=== ASSIGNED TASK ===
Return, without pictures, the lines from the start of the data through the one that contains "Fig. 8 Variation".
INFORMATION GIVEN START
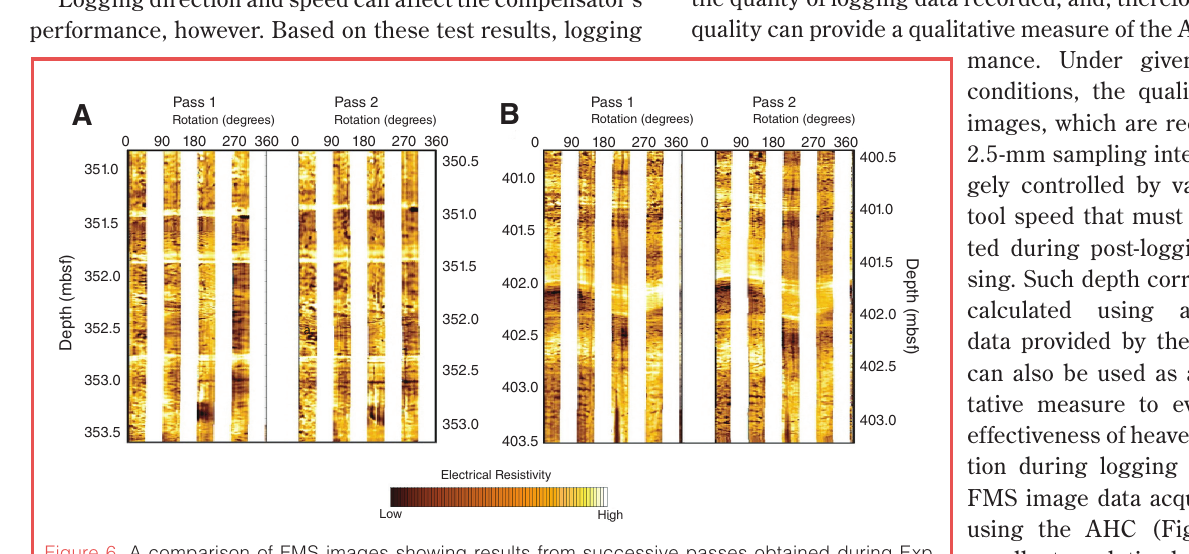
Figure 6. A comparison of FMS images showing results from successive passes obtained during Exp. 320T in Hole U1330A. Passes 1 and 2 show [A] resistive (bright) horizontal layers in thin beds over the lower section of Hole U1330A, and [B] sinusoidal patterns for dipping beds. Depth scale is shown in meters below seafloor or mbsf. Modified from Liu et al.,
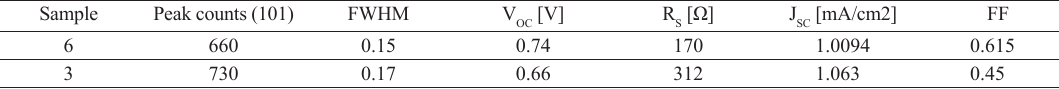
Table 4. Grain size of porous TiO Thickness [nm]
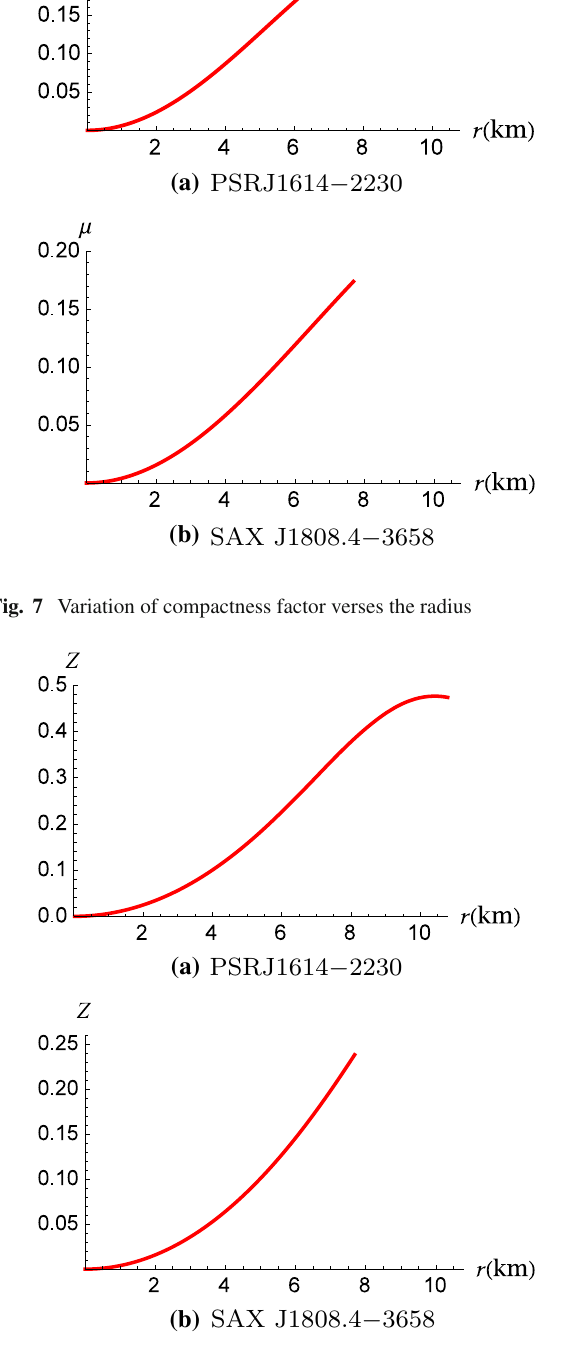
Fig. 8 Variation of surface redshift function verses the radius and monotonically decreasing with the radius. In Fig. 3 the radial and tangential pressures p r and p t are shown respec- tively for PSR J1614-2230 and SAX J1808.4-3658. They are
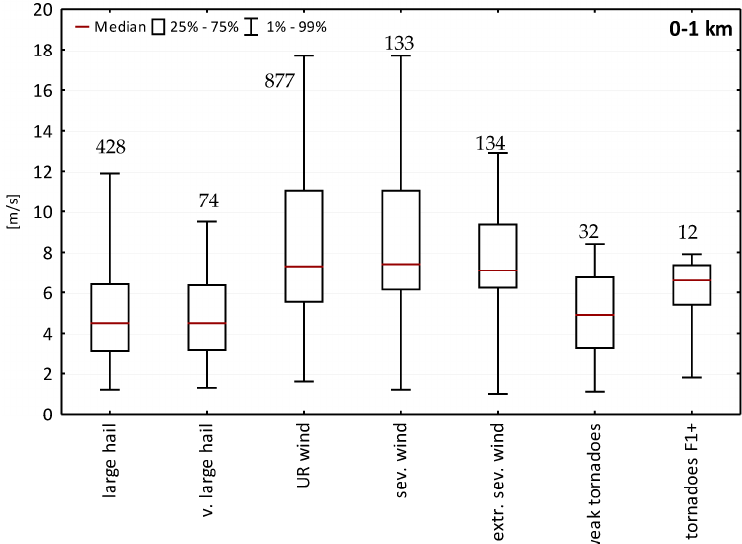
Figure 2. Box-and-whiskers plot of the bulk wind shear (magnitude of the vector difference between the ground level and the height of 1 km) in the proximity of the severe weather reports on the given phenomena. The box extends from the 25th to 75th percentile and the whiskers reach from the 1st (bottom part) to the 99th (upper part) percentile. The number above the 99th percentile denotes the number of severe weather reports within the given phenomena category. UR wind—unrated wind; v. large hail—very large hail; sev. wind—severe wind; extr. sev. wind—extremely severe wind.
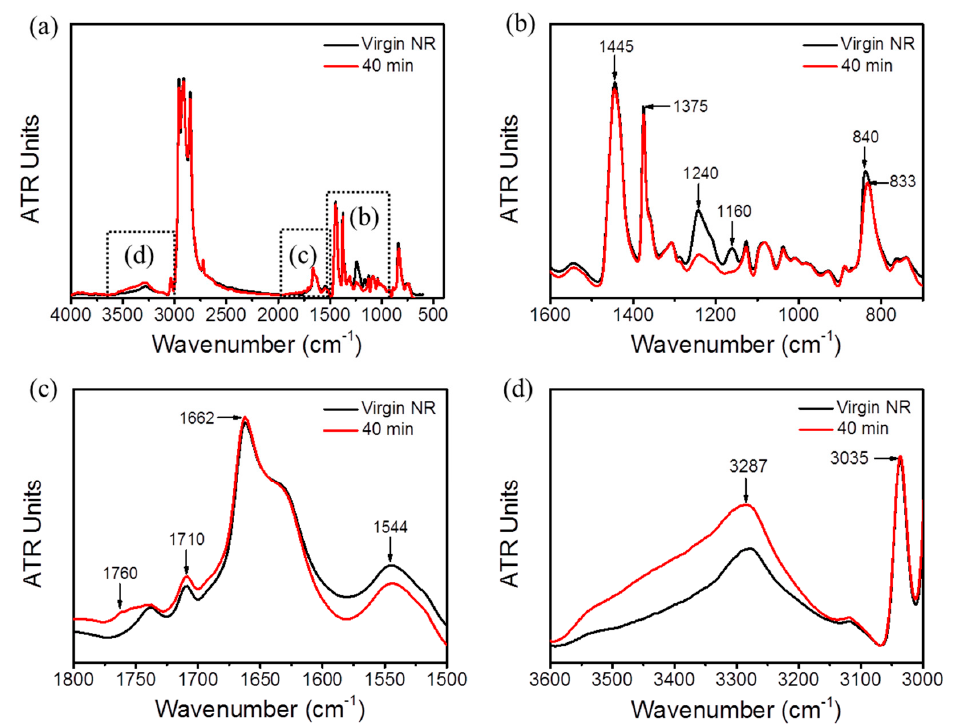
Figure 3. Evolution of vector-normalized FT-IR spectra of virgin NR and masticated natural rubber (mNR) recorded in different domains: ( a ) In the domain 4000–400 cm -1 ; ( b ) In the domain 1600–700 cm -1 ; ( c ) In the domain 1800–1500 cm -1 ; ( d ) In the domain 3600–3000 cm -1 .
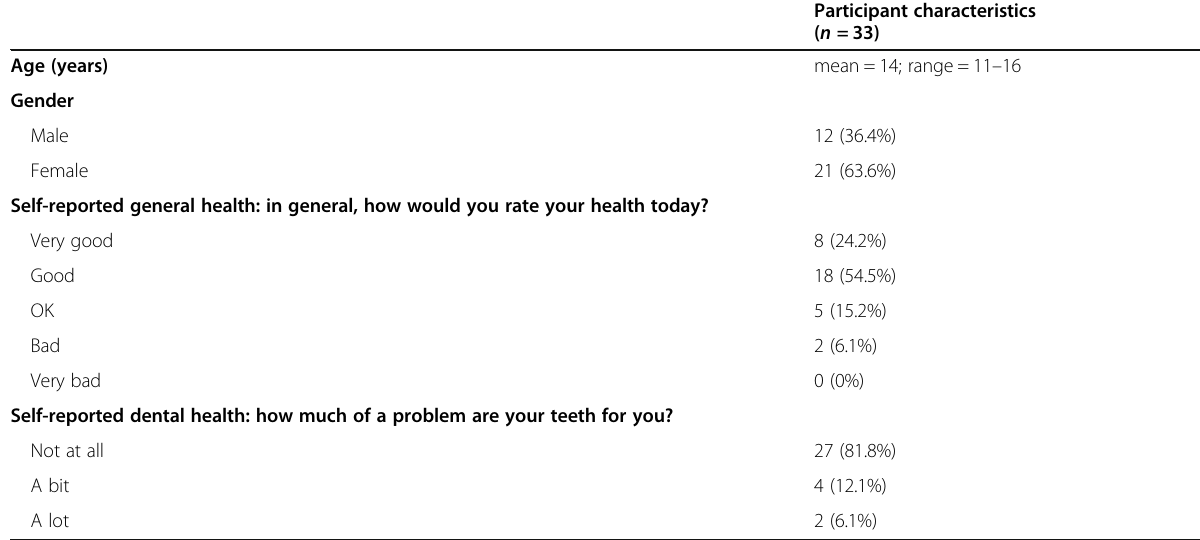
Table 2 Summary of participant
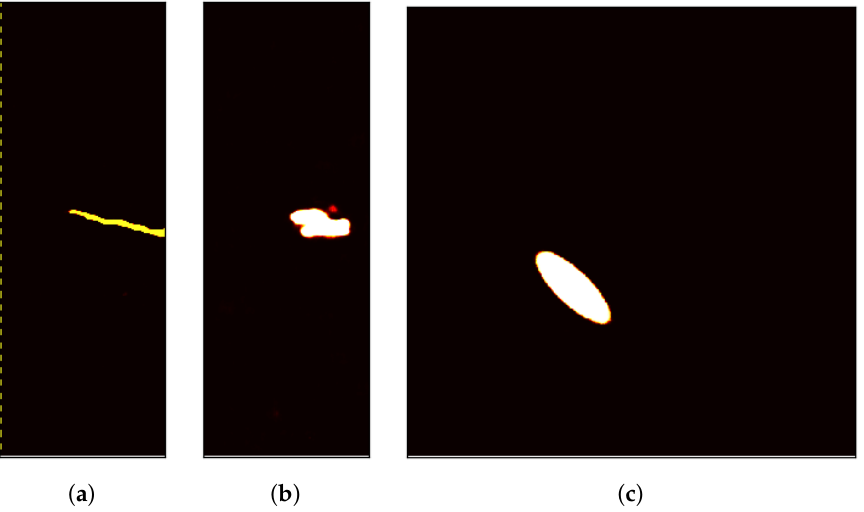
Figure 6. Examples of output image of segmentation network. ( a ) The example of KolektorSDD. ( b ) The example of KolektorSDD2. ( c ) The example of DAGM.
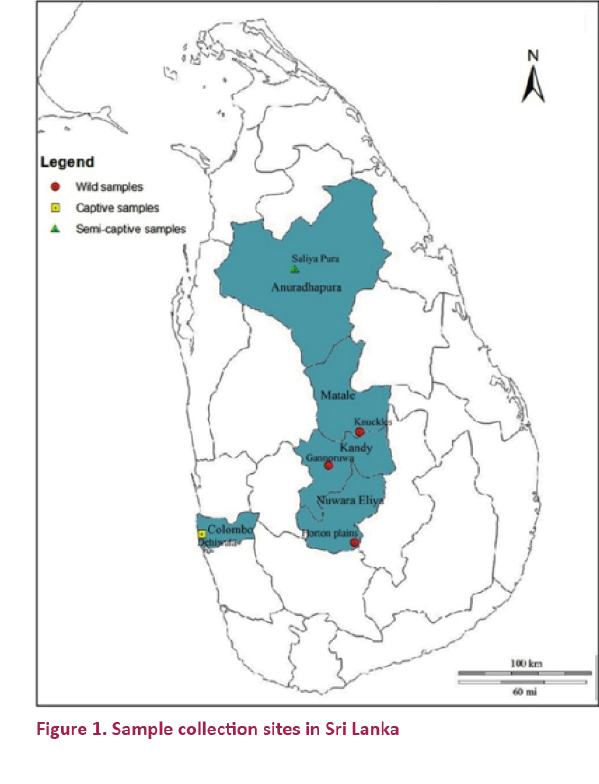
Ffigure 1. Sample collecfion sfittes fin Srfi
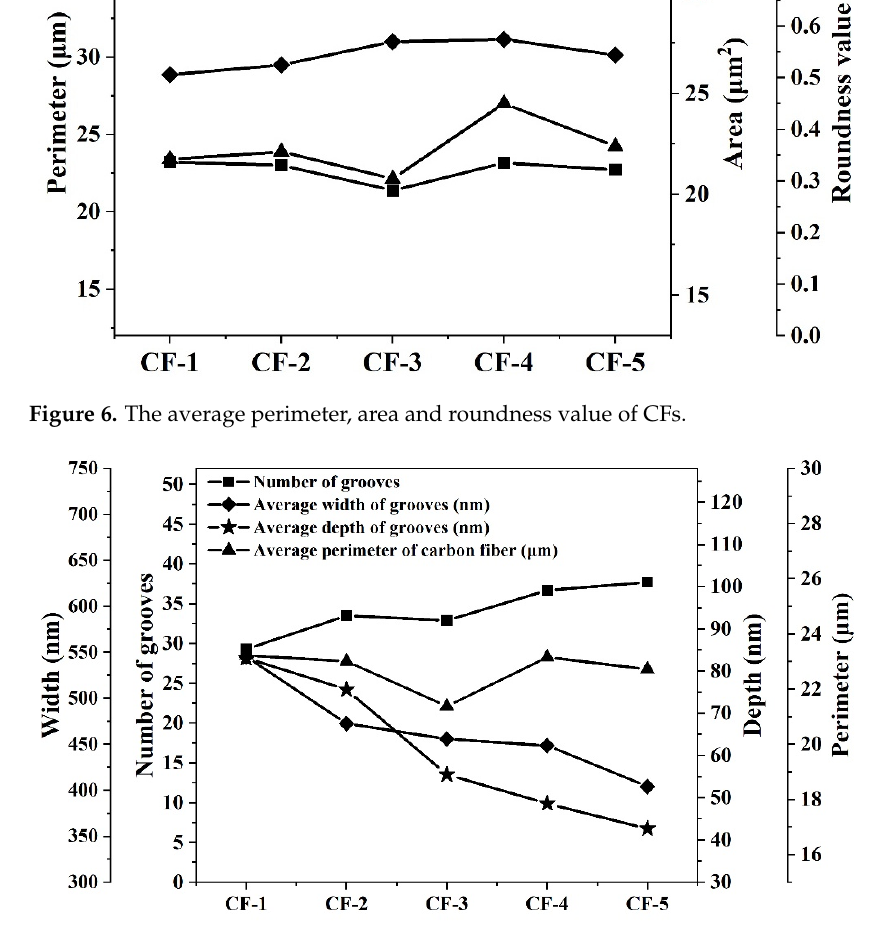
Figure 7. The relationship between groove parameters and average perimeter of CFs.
INFORMATION GIVEN END
=== THE ANSWER ===
Figure 6. A comparison of FMS images showing results from successive passes obtained during Exp. 320T in Hole U1330A. Passes 1 and 2 show [A] resistive (bright) horizontal layers in thin beds over the lower section of Hole U1330A, and [B] sinusoidal patterns for dipping beds. Depth scale is shown in meters below seafloor or mbsf. Modified from Liu et al.,
Table 4. Grain size of porous TiO Thickness [nm]
Fig. 8 Variation of surface redshift function verses the radius and monotonically decreasing with the radius. In Fig. 3 the radial and tangential pressures p r and p t are shown respec- tively for PSR J1614-2230 and SAX J1808.4-3658. They are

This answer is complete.